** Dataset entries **
________________
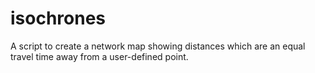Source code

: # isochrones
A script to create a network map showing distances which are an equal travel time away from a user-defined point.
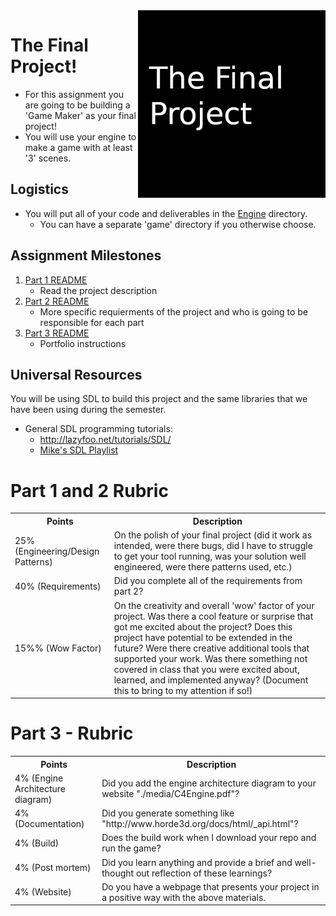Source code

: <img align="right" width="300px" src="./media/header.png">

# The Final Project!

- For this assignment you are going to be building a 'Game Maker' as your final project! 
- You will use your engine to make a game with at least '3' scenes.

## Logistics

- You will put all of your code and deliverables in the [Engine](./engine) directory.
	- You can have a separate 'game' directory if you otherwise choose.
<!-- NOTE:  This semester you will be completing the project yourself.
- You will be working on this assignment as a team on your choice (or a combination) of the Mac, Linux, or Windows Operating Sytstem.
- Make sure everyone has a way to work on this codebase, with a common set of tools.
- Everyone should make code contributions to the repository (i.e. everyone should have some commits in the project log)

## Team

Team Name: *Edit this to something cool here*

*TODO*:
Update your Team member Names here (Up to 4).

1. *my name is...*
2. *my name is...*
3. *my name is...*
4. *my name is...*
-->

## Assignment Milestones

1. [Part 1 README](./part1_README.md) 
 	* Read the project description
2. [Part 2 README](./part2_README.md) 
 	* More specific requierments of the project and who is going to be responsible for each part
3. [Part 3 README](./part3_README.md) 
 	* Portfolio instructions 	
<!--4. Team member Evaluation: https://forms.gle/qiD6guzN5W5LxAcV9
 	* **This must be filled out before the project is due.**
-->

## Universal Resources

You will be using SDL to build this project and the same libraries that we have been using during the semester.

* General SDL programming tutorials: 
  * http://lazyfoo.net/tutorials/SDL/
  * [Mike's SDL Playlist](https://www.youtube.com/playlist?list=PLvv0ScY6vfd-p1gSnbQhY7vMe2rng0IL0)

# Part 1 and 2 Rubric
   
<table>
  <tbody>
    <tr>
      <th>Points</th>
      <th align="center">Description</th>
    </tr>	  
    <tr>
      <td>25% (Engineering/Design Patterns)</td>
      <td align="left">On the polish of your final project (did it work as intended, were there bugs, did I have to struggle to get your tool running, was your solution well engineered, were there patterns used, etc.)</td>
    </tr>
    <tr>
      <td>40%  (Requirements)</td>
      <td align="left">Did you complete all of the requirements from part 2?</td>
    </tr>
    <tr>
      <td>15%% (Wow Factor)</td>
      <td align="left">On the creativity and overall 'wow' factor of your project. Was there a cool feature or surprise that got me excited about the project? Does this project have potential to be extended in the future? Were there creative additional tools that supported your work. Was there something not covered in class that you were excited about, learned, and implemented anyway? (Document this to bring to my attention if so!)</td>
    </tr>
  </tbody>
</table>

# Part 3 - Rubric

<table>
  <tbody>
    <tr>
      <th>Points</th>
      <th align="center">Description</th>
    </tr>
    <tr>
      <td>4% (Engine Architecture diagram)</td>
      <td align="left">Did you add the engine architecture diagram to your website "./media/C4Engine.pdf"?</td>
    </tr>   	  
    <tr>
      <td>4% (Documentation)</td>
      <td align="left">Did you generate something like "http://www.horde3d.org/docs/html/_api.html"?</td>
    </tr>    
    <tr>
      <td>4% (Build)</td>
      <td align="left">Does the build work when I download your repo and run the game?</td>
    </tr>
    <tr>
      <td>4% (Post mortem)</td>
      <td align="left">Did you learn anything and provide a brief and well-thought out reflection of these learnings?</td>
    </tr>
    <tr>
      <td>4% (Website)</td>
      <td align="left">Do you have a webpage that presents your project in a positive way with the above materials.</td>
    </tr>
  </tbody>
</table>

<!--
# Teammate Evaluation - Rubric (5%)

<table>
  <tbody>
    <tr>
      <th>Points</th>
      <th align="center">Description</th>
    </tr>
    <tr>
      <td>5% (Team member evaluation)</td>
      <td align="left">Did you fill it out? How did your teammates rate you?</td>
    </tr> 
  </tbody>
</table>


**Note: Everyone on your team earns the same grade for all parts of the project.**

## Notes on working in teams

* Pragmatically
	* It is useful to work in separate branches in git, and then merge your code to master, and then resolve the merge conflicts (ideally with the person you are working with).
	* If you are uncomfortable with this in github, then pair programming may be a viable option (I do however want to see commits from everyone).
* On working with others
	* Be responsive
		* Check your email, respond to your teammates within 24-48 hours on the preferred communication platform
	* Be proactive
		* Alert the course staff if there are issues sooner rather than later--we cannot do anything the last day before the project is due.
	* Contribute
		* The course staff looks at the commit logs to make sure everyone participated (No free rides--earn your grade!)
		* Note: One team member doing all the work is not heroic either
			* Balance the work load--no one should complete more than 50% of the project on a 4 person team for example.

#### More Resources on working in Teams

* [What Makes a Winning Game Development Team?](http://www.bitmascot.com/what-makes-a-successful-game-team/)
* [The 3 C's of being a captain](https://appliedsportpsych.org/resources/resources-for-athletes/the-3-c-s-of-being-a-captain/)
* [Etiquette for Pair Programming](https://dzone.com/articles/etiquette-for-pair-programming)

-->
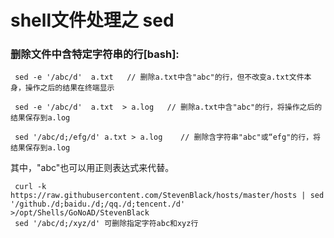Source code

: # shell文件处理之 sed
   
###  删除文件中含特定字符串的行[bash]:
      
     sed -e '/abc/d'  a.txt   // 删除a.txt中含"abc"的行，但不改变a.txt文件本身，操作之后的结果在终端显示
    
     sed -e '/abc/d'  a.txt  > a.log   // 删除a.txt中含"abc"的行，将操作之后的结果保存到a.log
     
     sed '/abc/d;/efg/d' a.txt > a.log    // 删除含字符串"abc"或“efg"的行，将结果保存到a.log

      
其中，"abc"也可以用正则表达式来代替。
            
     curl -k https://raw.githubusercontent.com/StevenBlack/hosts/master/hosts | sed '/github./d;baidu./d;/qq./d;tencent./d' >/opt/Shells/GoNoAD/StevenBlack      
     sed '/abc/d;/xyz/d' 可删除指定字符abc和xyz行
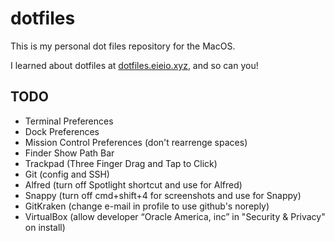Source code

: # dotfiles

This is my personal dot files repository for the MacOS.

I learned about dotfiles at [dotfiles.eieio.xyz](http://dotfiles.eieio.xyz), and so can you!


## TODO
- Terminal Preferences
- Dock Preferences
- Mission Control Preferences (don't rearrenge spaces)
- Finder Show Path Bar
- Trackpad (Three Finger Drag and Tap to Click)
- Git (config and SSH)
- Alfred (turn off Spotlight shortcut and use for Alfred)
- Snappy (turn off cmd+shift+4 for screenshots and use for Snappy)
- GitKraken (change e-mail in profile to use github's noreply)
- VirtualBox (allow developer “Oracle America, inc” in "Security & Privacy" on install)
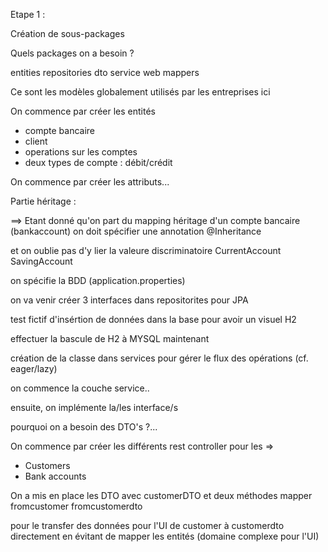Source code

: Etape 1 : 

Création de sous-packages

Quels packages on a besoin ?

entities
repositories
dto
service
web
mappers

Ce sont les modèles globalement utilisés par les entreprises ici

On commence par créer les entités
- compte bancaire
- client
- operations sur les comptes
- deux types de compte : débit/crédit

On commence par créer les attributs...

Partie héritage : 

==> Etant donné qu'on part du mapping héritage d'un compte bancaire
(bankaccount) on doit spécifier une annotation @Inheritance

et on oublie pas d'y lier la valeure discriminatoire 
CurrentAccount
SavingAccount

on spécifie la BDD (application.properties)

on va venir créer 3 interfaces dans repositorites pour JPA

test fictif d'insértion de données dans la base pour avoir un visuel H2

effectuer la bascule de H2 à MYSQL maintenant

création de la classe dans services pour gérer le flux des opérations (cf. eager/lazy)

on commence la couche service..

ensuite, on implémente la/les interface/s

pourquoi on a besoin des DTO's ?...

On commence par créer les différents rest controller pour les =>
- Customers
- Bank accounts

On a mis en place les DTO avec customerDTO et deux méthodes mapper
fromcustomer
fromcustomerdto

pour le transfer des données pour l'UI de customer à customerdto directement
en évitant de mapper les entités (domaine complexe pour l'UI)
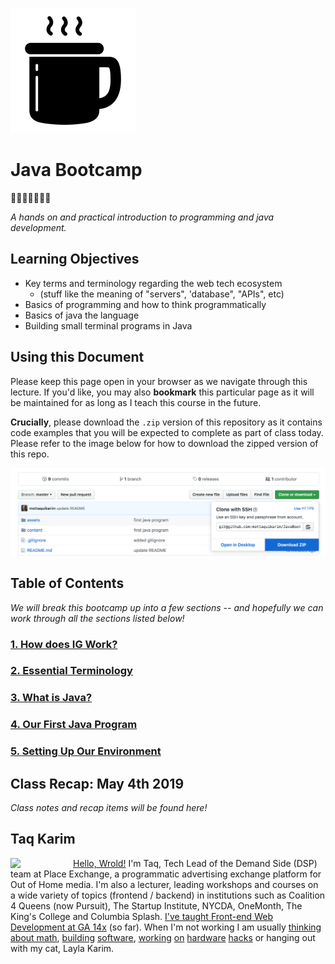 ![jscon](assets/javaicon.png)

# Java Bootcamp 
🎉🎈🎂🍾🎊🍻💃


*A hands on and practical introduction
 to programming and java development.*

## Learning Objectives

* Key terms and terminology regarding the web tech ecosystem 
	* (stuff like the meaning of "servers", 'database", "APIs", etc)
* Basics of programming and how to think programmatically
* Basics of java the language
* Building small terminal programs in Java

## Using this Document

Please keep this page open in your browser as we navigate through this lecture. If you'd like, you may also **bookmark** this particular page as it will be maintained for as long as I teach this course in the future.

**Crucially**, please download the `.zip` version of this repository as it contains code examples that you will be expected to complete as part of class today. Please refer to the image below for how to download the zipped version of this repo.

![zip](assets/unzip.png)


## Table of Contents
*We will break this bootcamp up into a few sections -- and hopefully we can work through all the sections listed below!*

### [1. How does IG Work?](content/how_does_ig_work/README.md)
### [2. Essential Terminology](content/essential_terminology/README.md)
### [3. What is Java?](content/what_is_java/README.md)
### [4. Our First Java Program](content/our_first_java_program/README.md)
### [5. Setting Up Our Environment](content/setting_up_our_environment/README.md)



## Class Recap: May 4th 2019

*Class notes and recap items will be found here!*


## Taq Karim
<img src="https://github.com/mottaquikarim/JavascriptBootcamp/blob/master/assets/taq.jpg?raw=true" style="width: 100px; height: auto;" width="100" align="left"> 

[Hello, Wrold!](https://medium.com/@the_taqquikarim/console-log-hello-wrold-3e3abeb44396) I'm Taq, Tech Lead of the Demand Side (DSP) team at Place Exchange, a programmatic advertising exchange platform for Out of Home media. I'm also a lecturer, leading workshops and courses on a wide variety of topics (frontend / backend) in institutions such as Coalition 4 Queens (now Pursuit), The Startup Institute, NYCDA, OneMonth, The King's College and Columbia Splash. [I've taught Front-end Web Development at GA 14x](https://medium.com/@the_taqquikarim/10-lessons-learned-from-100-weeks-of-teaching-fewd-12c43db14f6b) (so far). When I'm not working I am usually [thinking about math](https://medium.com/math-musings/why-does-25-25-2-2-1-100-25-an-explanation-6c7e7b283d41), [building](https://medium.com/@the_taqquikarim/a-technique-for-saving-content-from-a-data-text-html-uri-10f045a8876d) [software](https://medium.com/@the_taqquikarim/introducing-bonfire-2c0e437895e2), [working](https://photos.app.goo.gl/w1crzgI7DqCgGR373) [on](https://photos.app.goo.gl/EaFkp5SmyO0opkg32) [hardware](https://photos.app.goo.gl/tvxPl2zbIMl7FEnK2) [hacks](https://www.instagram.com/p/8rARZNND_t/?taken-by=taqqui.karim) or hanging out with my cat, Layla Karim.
________________
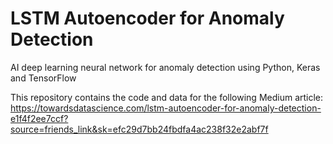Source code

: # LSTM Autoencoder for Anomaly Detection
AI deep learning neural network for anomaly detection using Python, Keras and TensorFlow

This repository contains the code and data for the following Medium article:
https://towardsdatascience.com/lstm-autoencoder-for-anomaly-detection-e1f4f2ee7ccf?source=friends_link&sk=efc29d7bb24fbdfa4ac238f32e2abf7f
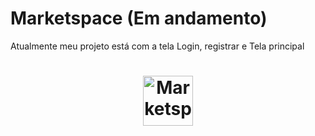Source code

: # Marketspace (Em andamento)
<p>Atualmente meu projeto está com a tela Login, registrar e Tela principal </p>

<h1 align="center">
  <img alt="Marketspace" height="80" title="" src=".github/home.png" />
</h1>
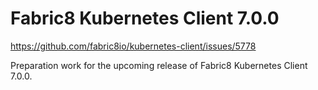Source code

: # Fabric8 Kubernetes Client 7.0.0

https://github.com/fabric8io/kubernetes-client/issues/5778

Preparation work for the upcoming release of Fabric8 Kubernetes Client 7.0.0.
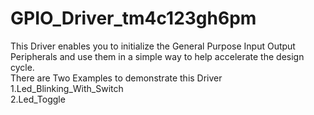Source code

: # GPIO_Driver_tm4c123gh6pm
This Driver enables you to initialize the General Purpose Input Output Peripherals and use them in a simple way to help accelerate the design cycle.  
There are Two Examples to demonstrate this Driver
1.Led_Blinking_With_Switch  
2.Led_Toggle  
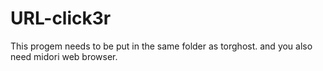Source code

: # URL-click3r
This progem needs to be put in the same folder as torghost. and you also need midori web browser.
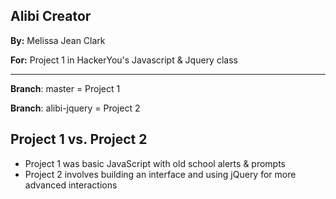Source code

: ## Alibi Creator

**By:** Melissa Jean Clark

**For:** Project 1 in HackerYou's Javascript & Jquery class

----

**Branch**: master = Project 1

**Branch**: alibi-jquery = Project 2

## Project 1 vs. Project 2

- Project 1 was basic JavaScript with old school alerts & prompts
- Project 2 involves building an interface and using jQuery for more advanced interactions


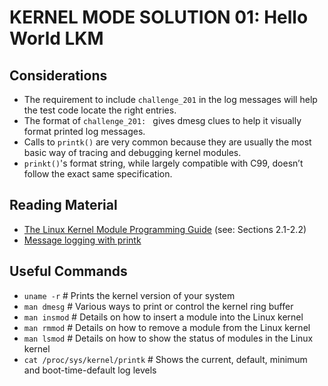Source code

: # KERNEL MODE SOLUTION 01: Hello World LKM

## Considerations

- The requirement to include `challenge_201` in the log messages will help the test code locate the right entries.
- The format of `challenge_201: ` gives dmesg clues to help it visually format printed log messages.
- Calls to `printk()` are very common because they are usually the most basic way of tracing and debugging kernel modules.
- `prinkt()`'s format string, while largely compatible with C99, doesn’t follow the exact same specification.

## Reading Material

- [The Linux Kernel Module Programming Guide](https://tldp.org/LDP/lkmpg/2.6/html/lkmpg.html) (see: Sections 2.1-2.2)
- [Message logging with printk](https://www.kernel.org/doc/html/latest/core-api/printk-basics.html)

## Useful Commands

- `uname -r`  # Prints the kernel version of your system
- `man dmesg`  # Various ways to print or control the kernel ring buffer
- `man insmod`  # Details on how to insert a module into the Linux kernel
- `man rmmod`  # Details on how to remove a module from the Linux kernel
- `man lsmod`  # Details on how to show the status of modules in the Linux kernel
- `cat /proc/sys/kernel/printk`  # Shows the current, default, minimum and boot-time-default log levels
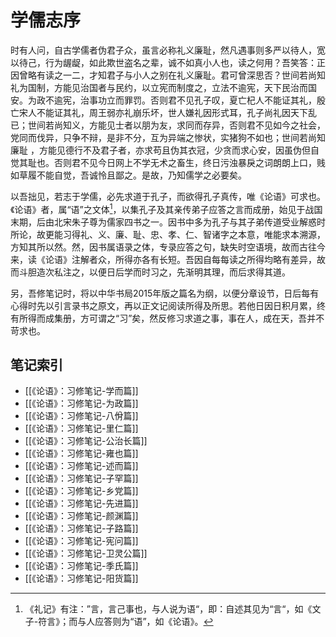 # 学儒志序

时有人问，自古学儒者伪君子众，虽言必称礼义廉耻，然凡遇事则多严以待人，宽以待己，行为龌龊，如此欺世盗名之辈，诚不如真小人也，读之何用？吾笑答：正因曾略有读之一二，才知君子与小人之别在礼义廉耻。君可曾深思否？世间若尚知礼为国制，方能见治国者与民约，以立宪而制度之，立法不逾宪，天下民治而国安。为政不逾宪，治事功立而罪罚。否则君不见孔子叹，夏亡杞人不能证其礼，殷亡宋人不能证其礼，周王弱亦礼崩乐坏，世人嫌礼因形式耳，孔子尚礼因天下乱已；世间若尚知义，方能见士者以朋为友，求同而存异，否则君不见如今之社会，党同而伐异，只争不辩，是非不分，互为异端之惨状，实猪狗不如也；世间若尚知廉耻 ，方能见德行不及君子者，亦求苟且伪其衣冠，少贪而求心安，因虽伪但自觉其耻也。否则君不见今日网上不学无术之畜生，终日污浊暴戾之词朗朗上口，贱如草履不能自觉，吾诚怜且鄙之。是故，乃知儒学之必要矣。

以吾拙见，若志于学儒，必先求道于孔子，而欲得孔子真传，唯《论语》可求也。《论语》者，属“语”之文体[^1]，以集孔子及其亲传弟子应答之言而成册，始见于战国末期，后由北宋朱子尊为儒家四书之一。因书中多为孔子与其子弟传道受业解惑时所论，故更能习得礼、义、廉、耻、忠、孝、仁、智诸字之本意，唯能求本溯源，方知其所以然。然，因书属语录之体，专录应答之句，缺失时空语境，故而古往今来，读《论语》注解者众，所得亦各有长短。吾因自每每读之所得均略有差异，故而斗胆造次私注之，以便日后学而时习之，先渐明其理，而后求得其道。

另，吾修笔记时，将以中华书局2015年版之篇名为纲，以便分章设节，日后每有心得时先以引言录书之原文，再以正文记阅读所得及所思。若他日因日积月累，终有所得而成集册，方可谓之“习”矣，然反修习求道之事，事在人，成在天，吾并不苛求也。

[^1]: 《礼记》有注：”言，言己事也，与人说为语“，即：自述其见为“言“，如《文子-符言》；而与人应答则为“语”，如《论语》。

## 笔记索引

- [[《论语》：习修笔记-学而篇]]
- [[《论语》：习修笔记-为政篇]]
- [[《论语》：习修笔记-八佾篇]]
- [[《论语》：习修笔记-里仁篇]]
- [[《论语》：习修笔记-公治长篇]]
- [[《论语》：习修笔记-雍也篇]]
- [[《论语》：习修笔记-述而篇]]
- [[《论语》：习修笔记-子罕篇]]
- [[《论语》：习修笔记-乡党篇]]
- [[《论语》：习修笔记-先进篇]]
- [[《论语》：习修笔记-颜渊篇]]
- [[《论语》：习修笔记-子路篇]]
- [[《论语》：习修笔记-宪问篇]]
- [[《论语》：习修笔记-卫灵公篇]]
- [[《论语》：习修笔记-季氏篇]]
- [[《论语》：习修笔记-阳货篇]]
________________
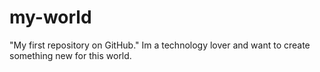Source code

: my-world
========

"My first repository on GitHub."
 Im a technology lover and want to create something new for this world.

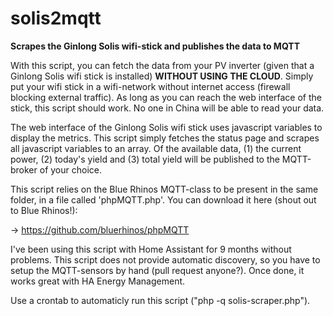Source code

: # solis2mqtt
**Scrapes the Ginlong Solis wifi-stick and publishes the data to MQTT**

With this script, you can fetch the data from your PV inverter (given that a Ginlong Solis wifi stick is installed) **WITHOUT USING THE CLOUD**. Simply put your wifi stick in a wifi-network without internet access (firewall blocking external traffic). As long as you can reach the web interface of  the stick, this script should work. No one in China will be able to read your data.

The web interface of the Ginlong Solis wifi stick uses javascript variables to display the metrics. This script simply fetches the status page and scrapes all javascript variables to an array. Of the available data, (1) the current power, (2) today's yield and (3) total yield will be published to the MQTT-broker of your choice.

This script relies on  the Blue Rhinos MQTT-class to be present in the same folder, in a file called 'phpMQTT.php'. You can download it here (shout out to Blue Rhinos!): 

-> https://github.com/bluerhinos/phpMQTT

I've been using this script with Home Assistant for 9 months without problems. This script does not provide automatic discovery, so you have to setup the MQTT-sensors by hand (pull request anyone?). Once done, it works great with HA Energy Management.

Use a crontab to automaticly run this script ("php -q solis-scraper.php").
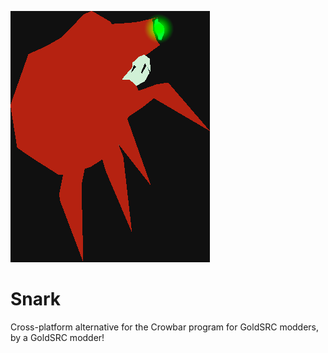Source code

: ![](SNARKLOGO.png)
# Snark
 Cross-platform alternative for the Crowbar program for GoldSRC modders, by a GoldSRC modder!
________________
** Problem requirements **
Locate every line in the records above that contains the string "staff", and copy each of those lines.

** Task response **
		* Alert the course staff if there are issues sooner rather than later--we cannot do anything the last day before the project is due.
		* The course staff looks at the commit logs to make sure everyone participated (No free rides--earn your grade!)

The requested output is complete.